WORK REQUEST>
Below are some records; output all of them exactly as they read.
START GIVEN RECORDS
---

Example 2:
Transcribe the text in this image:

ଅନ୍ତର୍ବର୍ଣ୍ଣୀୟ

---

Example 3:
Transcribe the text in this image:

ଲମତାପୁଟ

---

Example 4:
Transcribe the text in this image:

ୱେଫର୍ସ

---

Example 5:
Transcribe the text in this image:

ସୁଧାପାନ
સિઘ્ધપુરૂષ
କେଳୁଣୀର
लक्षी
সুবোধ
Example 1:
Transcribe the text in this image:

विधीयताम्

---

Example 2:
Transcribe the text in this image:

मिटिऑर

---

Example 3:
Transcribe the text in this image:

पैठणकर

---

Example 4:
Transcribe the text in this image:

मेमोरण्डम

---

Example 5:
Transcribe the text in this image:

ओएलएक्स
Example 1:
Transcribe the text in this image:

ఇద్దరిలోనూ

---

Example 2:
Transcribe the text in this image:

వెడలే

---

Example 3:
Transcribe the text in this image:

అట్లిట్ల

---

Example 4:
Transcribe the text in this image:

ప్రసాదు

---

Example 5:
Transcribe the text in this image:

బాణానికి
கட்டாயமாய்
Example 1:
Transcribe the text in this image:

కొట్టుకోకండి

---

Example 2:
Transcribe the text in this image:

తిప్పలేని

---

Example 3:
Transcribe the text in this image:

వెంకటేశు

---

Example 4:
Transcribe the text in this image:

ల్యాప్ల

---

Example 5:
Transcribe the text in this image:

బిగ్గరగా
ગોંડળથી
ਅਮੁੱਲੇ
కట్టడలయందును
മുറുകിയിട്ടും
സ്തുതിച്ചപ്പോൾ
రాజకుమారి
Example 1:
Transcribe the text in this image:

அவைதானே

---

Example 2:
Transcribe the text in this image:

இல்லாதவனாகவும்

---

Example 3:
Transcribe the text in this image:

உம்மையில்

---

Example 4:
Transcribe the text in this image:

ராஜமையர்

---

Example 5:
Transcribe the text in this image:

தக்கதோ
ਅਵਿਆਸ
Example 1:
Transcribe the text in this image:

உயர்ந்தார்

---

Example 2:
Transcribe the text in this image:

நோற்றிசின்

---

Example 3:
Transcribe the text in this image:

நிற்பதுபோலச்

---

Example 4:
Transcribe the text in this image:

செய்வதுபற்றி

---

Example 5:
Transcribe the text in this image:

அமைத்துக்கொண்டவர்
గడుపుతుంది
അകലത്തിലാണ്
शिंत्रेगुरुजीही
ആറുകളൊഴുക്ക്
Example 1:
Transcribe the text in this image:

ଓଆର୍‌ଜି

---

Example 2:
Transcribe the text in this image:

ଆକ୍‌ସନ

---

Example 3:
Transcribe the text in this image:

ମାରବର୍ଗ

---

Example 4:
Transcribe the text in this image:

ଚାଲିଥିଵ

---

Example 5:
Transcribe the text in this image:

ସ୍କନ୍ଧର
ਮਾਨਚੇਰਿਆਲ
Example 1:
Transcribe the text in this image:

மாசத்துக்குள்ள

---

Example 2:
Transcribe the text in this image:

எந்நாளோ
END GIVEN RECORDS
EXPECTED OUTPUT>
---

Example 2:
Transcribe the text in this image:

ଅନ୍ତର୍ବର୍ଣ୍ଣୀୟ

---

Example 3:
Transcribe the text in this image:

ଲମତାପୁଟ

---

Example 4:
Transcribe the text in this image:

ୱେଫର୍ସ

---

Example 5:
Transcribe the text in this image:

ସୁଧାପାନ
સિઘ્ધપુરૂષ
କେଳୁଣୀର
लक्षी
সুবোধ
Example 1:
Transcribe the text in this image:

विधीयताम्

---

Example 2:
Transcribe the text in this image:

मिटिऑर

---

Example 3:
Transcribe the text in this image:

पैठणकर

---

Example 4:
Transcribe the text in this image:

मेमोरण्डम

---

Example 5:
Transcribe the text in this image:

ओएलएक्स
Example 1:
Transcribe the text in this image:

ఇద్దరిలోనూ

---

Example 2:
Transcribe the text in this image:

వెడలే

---

Example 3:
Transcribe the text in this image:

అట్లిట్ల

---

Example 4:
Transcribe the text in this image:

ప్రసాదు

---

Example 5:
Transcribe the text in this image:

బాణానికి
கட்டாயமாய்
Example 1:
Transcribe the text in this image:

కొట్టుకోకండి

---

Example 2:
Transcribe the text in this image:

తిప్పలేని

---

Example 3:
Transcribe the text in this image:

వెంకటేశు

---

Example 4:
Transcribe the text in this image:

ల్యాప్ల

---

Example 5:
Transcribe the text in this image:

బిగ్గరగా
ગોંડળથી
ਅਮੁੱਲੇ
కట్టడలయందును
മുറുകിയിട്ടും
സ്തുതിച്ചപ്പോൾ
రాజకుమారి
Example 1:
Transcribe the text in this image:

அவைதானே

---

Example 2:
Transcribe the text in this image:

இல்லாதவனாகவும்

---

Example 3:
Transcribe the text in this image:

உம்மையில்

---

Example 4:
Transcribe the text in this image:

ராஜமையர்

---

Example 5:
Transcribe the text in this image:

தக்கதோ
ਅਵਿਆਸ
Example 1:
Transcribe the text in this image:

உயர்ந்தார்

---

Example 2:
Transcribe the text in this image:

நோற்றிசின்

---

Example 3:
Transcribe the text in this image:

நிற்பதுபோலச்

---

Example 4:
Transcribe the text in this image:

செய்வதுபற்றி

---

Example 5:
Transcribe the text in this image:

அமைத்துக்கொண்டவர்
గడుపుతుంది
അകലത്തിലാണ്
शिंत्रेगुरुजीही
ആറുകളൊഴുക്ക്
Example 1:
Transcribe the text in this image:

ଓଆର୍‌ଜି

---

Example 2:
Transcribe the text in this image:

ଆକ୍‌ସନ

---

Example 3:
Transcribe the text in this image:

ମାରବର୍ଗ

---

Example 4:
Transcribe the text in this image:

ଚାଲିଥିଵ

---

Example 5:
Transcribe the text in this image:

ସ୍କନ୍ଧର
ਮਾਨਚੇਰਿਆਲ
Example 1:
Transcribe the text in this image:

மாசத்துக்குள்ள

---

Example 2:
Transcribe the text in this image:

எந்நாளோ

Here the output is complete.